Iniciando los noventa Daniel Sifuentes colaboró con Miguel y Cirilo Luna, mejor conocidos en el ámbito de la música regional como El Palomo y El Gorrión, visitando las más remotas radiodifusoras regionales de Guanajuato y Michoacán, llevando su maleta llena de discos sencillos de acetato, distribuyéndolos y promoviendo al dueto norteño, gracias a esa actividad, las interpretaciones más recientes del Palomo y El Gorrión se volvieron a escuchar por aquellos lares y no pasó mucho tiempo para que las contrataciones y presentaciones del dueto orgullo de la Chona Nuevo León estuviera amenizando jaripeos en Huetamo, en Tierra Caliente de Michoacán. Después de los periplos de promoción musical que duraban algunas semanas, Daniel nos llenaba de los pormenores de sus viajes, pocos estoy cierto, conocieron esta faceta de Daniel.

Su actividad más conocida fue la de historiador y como tal publicó varias obras de historia regional. En el diccionario Escritores de Nuevo León, de Israel Cavazos Garza, en la página 334 se lee: Sifuentes Espinosa, Daniel (1956).
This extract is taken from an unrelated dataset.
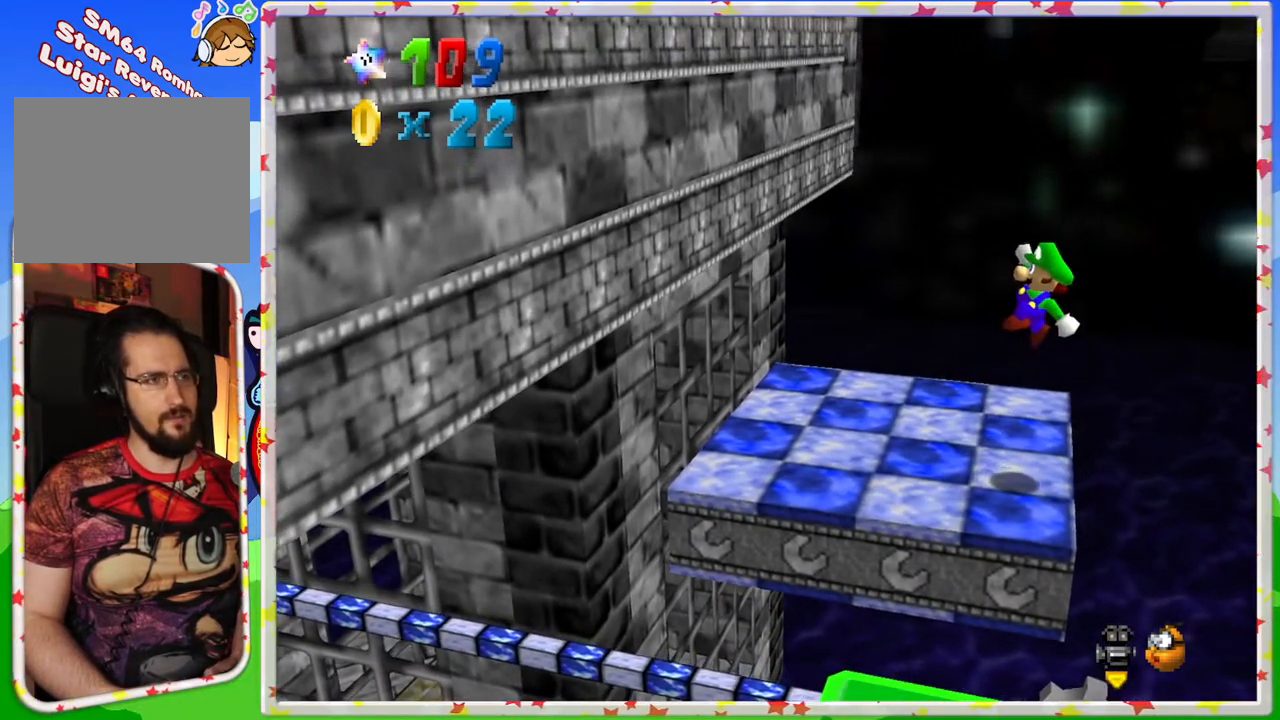
{"buttons": [], "left_stick": "center", "events": [[317, "A", "up"]]}
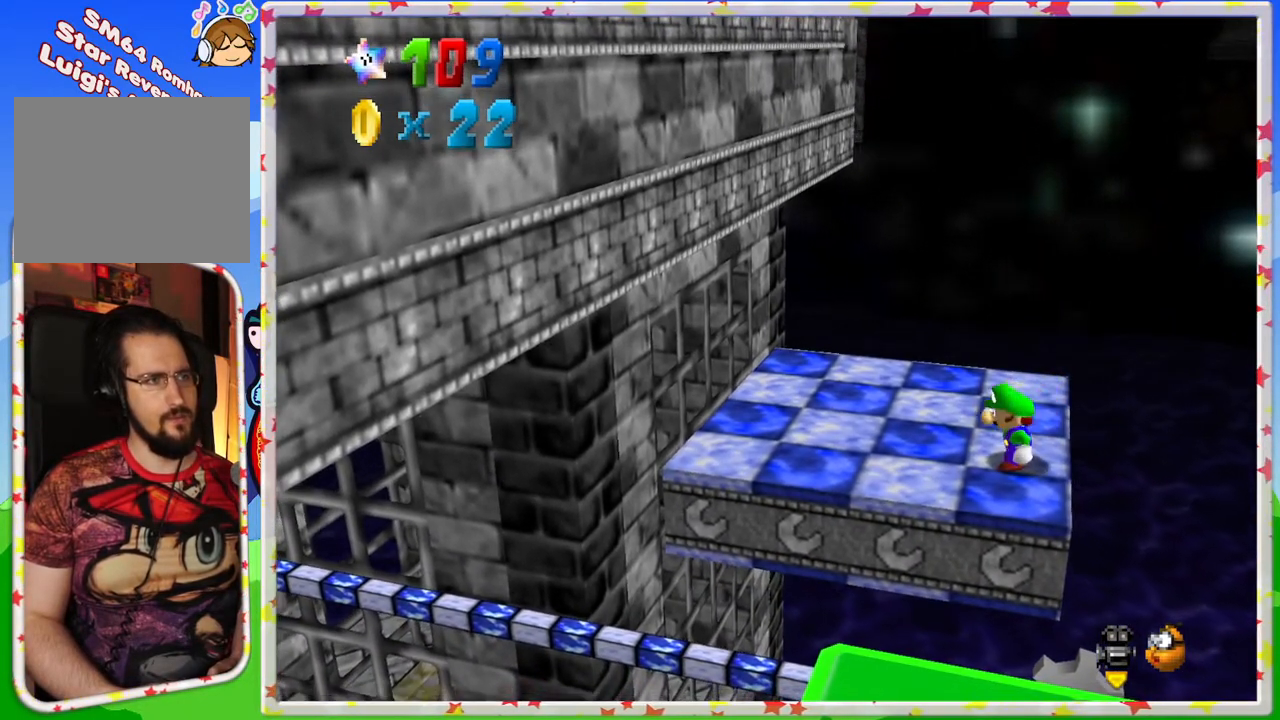
{"buttons": ["A"], "left_stick": "center", "events": [[400, "A", "down"]]}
Nació en Monterrey el 7 de febrero de 1956. Licenciado en Filosofía y en Historia por la UANL. Estudió también Metodología de la Ciencia. Trabajó en el Archivo General del Estado de Nuevo León. Profesor auxiliar en el ITESM. Investigador del CIHR, de la UANL. Miembro fundador de la Asociación de Historiadores Profesionales.

Como bien dijo Humberto Salazar el día de su muerte en octubre pasado, Daniel era un adelantado y hasta en el último paso se nos adelantó. En el aniversario de su natalicio, vive en nuestra memoria.